+++ Extracted information

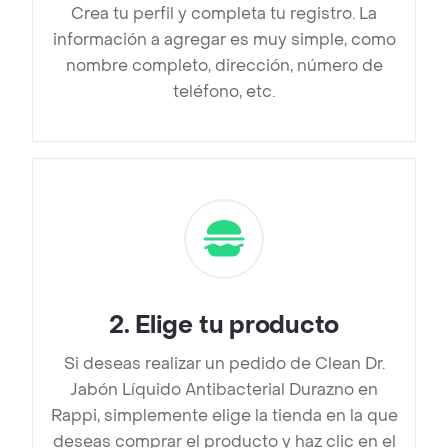
Crea tu perfil y completa tu registro. La
información a agregar es muy simple, como
nombre completo, dirección, número de
teléfono, etc.
2
.
Elige tu producto
Si deseas realizar un pedido de Clean Dr.
Jabón Líquido Antibacterial Durazno en
Rappi, simplemente elige la tienda en la que
deseas comprar el producto y haz clic en el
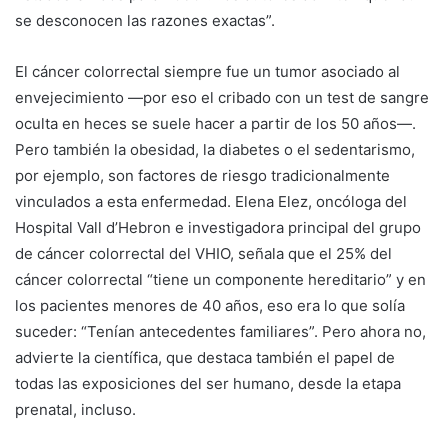
se desconocen las razones exactas”.
El cáncer colorrectal siempre fue un tumor asociado al
envejecimiento —por eso el cribado con un test de sangre
oculta en heces se suele hacer a partir de los 50 años—.
Pero también la obesidad, la diabetes o el sedentarismo,
por ejemplo, son factores de riesgo tradicionalmente
vinculados a esta enfermedad. Elena Elez, oncóloga del
Hospital Vall d’Hebron e investigadora principal del grupo
de cáncer colorrectal del VHIO, señala que el 25% del
cáncer colorrectal “tiene un componente hereditario” y en
los pacientes menores de 40 años, eso era lo que solía
suceder: “Tenían antecedentes familiares”. Pero ahora no,
advierte la científica, que destaca también el papel de
todas las exposiciones del ser humano, desde la etapa
prenatal, incluso.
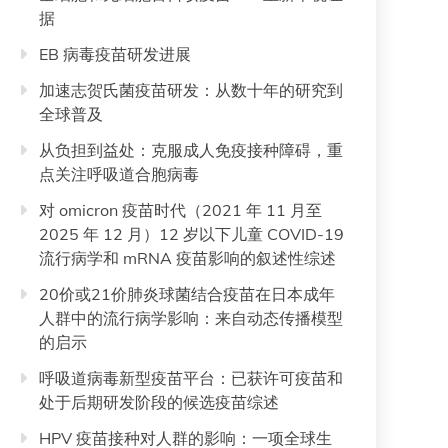
据
EB 病毒疫苗研发进展
加速志贺氏菌疫苗研发：从数十年的研究到
全球普及
从负担到益处：克服成人免疫接种障碍，重
点关注呼吸道合胞病毒
对 omicron 疫苗时代（2021 年 11 月至
2025 年 12 月）12 岁以下儿童 COVID-19
流行病学和 mRNA 疫苗影响的叙述性综述
20价或21价肺炎球菌结合疫苗在日本成年
人群中的流行病学影响：来自动态传播模型
的启示
呼吸道病毒新型疫苗平台：已获许可疫苗和
处于后期研发阶段的候选疫苗综述
HPV 疫苗接种对人群的影响：一项全球生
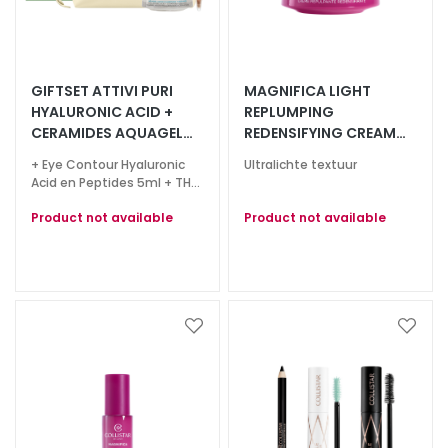
g
e
n
G
GIFTSET ATTIVI PURI
MAGNIFICA LIGHT
e
HYALURONIC ACID +
REPLUMPING
z
CERAMIDES AQUAGEL
REDENSIFYING CREAM
i
50ML
FACE AND NECK
+ Eye Contour Hyaluronic
Ultralichte textuur
c
Acid en Peptides 5ml + THE
h
BRIDGE Beauty Bag
Product not available
Product not available
t
s
r
e
i
Voeg
Voeg
n
toe
toe
i
aan
aan
g
verlanglijst
verlan
e
r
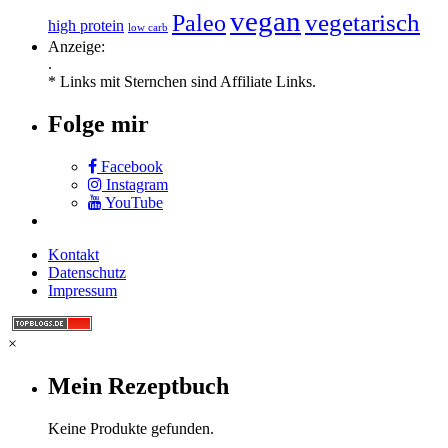
vegan
vegetarisch
Paleo
high protein
low carb
Anzeige:
.
* Links mit Sternchen sind Affiliate Links.
Folge mir
Facebook
Instagram
YouTube
Kontakt
Datenschutz
Impressum
×
Mein Rezeptbuch
Keine Produkte gefunden.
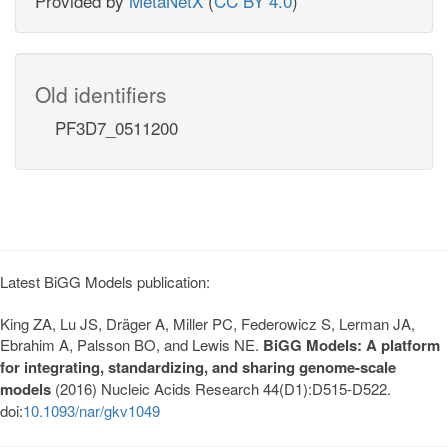
Provided by
MetaNetX
(
CC BY 4.0
)
Old identifiers
PF3D7_0511200
Latest BiGG Models publication:
King ZA, Lu JS, Dräger A, Miller PC, Federowicz S, Lerman JA,
Ebrahim A, Palsson BO, and Lewis NE.
BiGG Models: A platform
for integrating, standardizing, and sharing genome-scale
models
(2016) Nucleic Acids Research 44(D1):D515-D522.
doi:
10.1093/nar/gkv1049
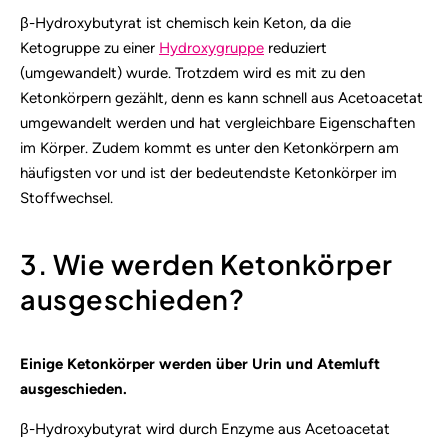
β-Hydroxybutyrat ist chemisch kein Keton, da die
Ketogruppe zu einer
Hydroxygruppe
reduziert
(umgewandelt) wurde. Trotzdem wird es mit zu den
Ketonkörpern gezählt, denn es kann schnell aus Acetoacetat
umgewandelt werden und hat vergleichbare Eigenschaften
im Körper. Zudem kommt es unter den Ketonkörpern am
häufigsten vor und ist der bedeutendste Ketonkörper im
Stoffwechsel.
3. Wie werden Ketonkörper
ausgeschieden?
Einige Ketonkörper werden über Urin und Atemluft
ausgeschieden.
β-Hydroxybutyrat wird durch Enzyme aus Acetoacetat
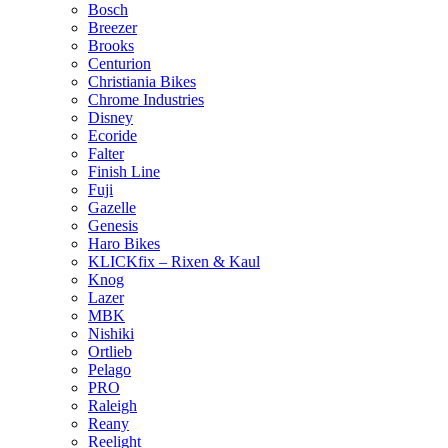
Bosch
Breezer
Brooks
Centurion
Christiania Bikes
Chrome Industries
Disney
Ecoride
Falter
Finish Line
Fuji
Gazelle
Genesis
Haro Bikes
KLICKfix – Rixen & Kaul
Knog
Lazer
MBK
Nishiki
Ortlieb
Pelago
PRO
Raleigh
Reany
Reelight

++++++

### What to work on
Matching lines for the string "umgewandelt": count them across the listing and reply with the number alone.

### Task output
2